● **Exercise details**: Report, as a bare number, how many lines of the entries below contain "index".

● **The records**:
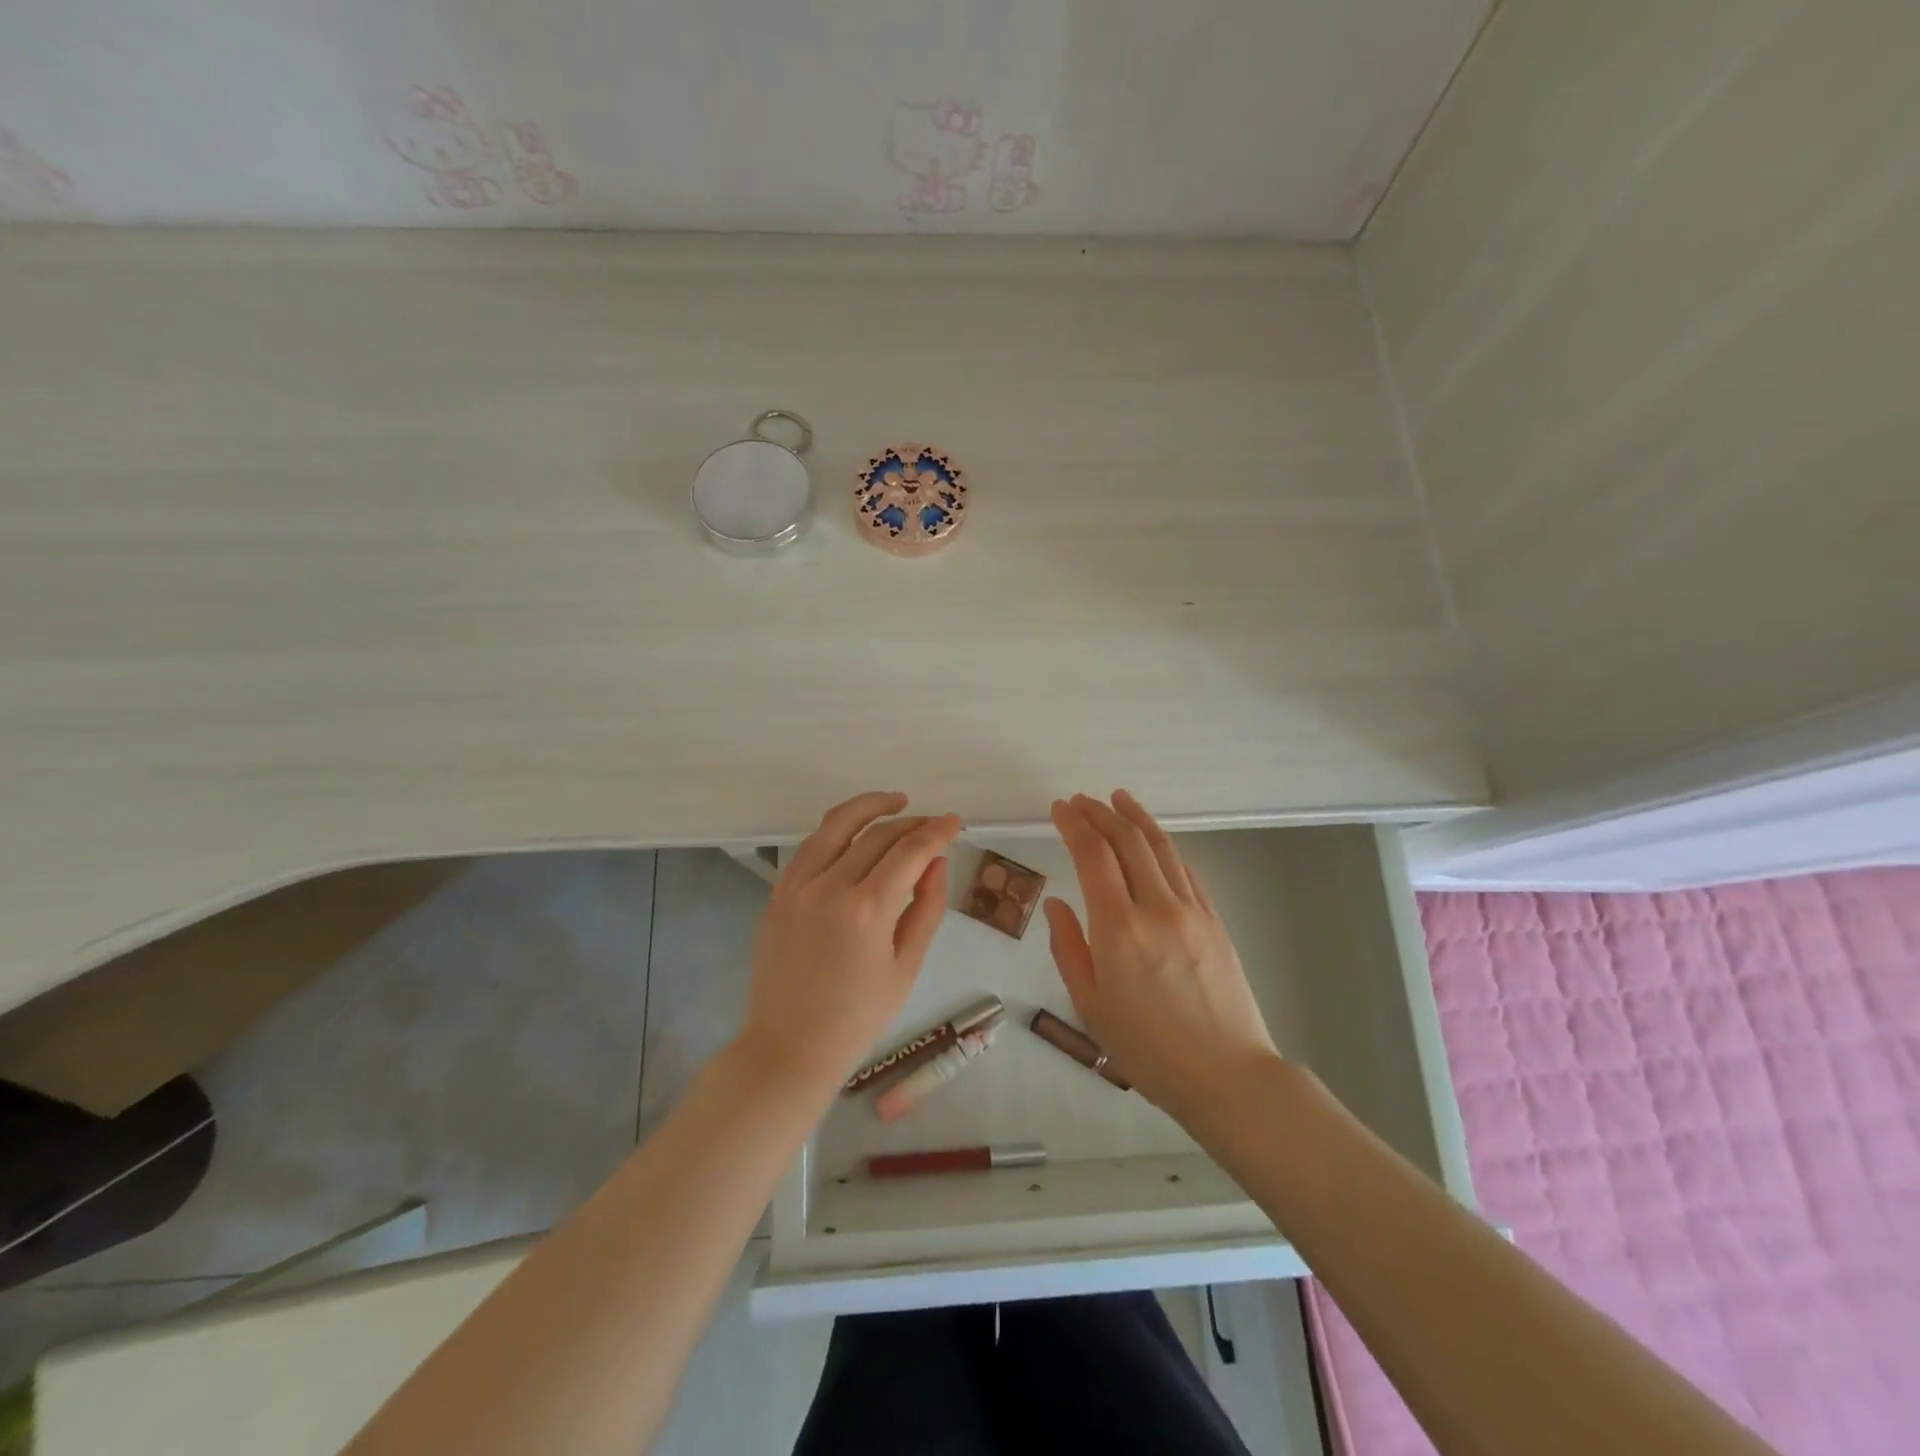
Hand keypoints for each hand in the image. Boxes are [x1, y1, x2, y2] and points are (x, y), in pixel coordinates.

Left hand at [738, 792, 961, 1099]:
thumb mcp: (906, 966)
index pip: (910, 852)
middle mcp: (829, 887)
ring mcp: (797, 886)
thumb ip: (926, 907)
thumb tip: (937, 861)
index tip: (954, 823)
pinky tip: (856, 832)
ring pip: (837, 825)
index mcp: (867, 911)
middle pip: (877, 834)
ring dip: (869, 807)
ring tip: (895, 802)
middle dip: (911, 823)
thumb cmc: (858, 1017)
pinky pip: (811, 845)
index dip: (936, 831)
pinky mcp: (779, 892)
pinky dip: (837, 830)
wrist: (789, 1046)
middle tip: (933, 823)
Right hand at [1044, 791, 1278, 1122]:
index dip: (1074, 825)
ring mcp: (1192, 911)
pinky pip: (1187, 871)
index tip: (1059, 808)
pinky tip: (1155, 842)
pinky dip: (1165, 848)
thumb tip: (1057, 904)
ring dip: (1136, 818)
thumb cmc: (1148, 1049)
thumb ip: (1069, 948)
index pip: (1093, 856)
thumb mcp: (1090, 1006)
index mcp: (1119, 929)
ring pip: (1162, 848)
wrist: (1227, 1075)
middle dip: (1100, 814)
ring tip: (1118, 799)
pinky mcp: (1215, 921)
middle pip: (1127, 842)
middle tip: (1081, 800)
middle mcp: (1156, 907)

● **Completed exercise**: 8